The result should be an exact copy of every record, with no pictures kept.

************

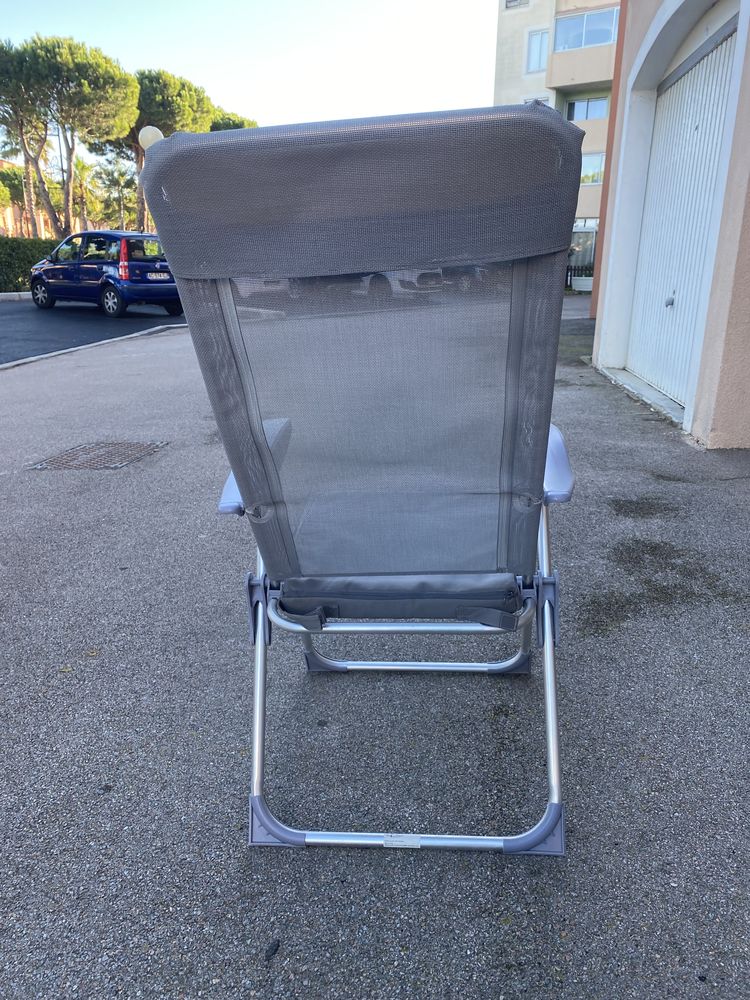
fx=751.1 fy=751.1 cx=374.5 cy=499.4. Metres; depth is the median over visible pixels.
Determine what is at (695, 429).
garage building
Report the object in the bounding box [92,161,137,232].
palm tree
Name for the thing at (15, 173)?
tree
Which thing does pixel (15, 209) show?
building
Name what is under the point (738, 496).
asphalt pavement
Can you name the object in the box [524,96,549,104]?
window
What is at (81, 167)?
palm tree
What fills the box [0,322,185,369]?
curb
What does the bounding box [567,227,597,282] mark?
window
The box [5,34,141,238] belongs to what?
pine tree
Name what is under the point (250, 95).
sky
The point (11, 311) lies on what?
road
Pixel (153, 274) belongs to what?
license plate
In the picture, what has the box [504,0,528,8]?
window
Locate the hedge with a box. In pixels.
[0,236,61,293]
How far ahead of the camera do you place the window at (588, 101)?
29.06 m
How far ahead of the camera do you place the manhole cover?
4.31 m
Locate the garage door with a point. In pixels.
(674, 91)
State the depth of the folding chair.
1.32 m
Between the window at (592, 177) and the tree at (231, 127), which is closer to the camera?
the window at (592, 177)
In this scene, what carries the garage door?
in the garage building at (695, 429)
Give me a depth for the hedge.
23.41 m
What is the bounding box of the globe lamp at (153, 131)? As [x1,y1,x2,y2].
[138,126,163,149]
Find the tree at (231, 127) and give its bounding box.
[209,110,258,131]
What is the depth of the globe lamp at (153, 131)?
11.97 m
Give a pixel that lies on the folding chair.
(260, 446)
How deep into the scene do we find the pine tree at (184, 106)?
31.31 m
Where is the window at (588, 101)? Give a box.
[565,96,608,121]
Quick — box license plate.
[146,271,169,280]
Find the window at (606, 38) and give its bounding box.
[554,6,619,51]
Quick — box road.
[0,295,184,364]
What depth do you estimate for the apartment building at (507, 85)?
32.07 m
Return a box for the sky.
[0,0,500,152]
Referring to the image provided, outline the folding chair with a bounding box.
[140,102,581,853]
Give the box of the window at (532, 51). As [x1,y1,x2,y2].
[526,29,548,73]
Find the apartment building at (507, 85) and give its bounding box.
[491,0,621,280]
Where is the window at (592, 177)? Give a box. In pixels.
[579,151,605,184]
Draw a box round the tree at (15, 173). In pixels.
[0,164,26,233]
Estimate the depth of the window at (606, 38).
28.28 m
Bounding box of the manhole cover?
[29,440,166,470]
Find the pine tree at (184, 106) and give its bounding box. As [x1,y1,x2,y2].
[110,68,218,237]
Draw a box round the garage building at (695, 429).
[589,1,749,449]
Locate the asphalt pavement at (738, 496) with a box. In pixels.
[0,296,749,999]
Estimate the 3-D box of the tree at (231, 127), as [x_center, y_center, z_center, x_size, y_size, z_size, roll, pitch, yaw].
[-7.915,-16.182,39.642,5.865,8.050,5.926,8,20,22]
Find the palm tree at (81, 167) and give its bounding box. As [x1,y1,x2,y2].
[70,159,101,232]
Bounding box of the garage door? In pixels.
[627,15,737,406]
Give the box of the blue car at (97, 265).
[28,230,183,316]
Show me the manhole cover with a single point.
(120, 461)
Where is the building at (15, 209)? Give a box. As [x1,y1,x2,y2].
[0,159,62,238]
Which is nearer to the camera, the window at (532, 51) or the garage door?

************

### Response area
fx=751.1 fy=751.1 cx=374.5 cy=499.4. Metres; depth is the median over visible pixels.
Determine what is at (695, 429).
garage building
Report the object in the bounding box [92,161,137,232].
palm tree
Name for the thing at (15, 173)?
tree
Which thing does pixel (15, 209) show?
building
Name what is under the point (738, 496).
asphalt pavement
Can you name the object in the box [524,96,549,104]?
window
What is at (81, 167)?
palm tree
What fills the box [0,322,185,369]?
curb
What does the bounding box [567,227,597,282] mark?
window
The box [5,34,141,238] belongs to what?
pine tree
Name what is under the point (250, 95).
sky
The point (11, 311) lies on what?
road
Pixel (153, 274) belongs to what?
license plate
In the picture, what has the box [504,0,528,8]?
window
Locate the hedge with a box. In pixels.
[0,236,61,293]
How far ahead of the camera do you place the window at (588, 101)?
29.06 m
How far ahead of the camera do you place the manhole cover?
4.31 m
Locate the garage door with a point. In pixels.
(674, 91)
State the depth of the folding chair.
1.32 m
Between the window at (592, 177) and the tree at (231, 127), which is closer to the camera?
the window at (592, 177)
In this scene, what carries the garage door?
in the garage building at (695, 429)
Give me a depth for the hedge.
23.41 m
What is the bounding box of the globe lamp at (153, 131)? As [x1,y1,x2,y2].
[138,126,163,149]
Find the tree at (231, 127) and give its bounding box.
[209,110,258,131]
What is the depth of the globe lamp at (153, 131)?
11.97 m
Give a pixel that lies on the folding chair.
(260, 446)
How deep into the scene do we find the pine tree at (184, 106)?
31.31 m
Where is the window at (588, 101)? Give a box.
[565,96,608,121]
Quick — box license plate.
[146,271,169,280]
Find the window at (606, 38) and give its bounding box.
[554,6,619,51]
Quick — box road.
[0,295,184,364]
What depth do you estimate for the apartment building at (507, 85)?
32.07 m
Return a box for the sky.
[0,0,500,152]
Referring to the image provided, outline the folding chair with a bounding box.
[140,102,581,853]
Give the box of the window at (532, 51). As [x1,y1,x2,y2].
[526,29,548,73]
Find the apartment building at (507, 85) and give its bounding box.
[491,0,621,280]
Where is the window at (592, 177)? Give a box. In pixels.
[579,151,605,184]
Draw a box round the tree at (15, 173). In pixels.
[0,164,26,233]
Estimate the depth of the window at (606, 38).
28.28 m
Bounding box of the manhole cover?
[29,440,166,470]
Find the pine tree at (184, 106) and give its bounding box. As [x1,y1,x2,y2].
[110,68,218,237]
Draw a box round the garage building at (695, 429).
[589,1,749,449]
Locate the asphalt pavement at (738, 496) with a box. In pixels.
[0,296,749,999]
Estimate the 3-D box of the tree at (231, 127), as [x_center, y_center, z_center, x_size, y_size, z_size, roll, pitch, yaw].
[-7.915,-16.182,39.642,5.865,8.050,5.926,8,20,22]
Find the palm tree at (81, 167) and give its bounding box. As [x1,y1,x2,y2].
[70,159,101,232]
Bounding box of the garage door? In pixels.
[627,15,737,406]
Give the box of the blue car at (97, 265).
[28,230,183,316]
Show me the manhole cover with a single point.
(120, 461)
Where is the building at (15, 209)? Give a box. As [x1,y1,x2,y2].
[0,159,62,238]
Which is nearer to the camera, the window at (532, 51) or the garage door?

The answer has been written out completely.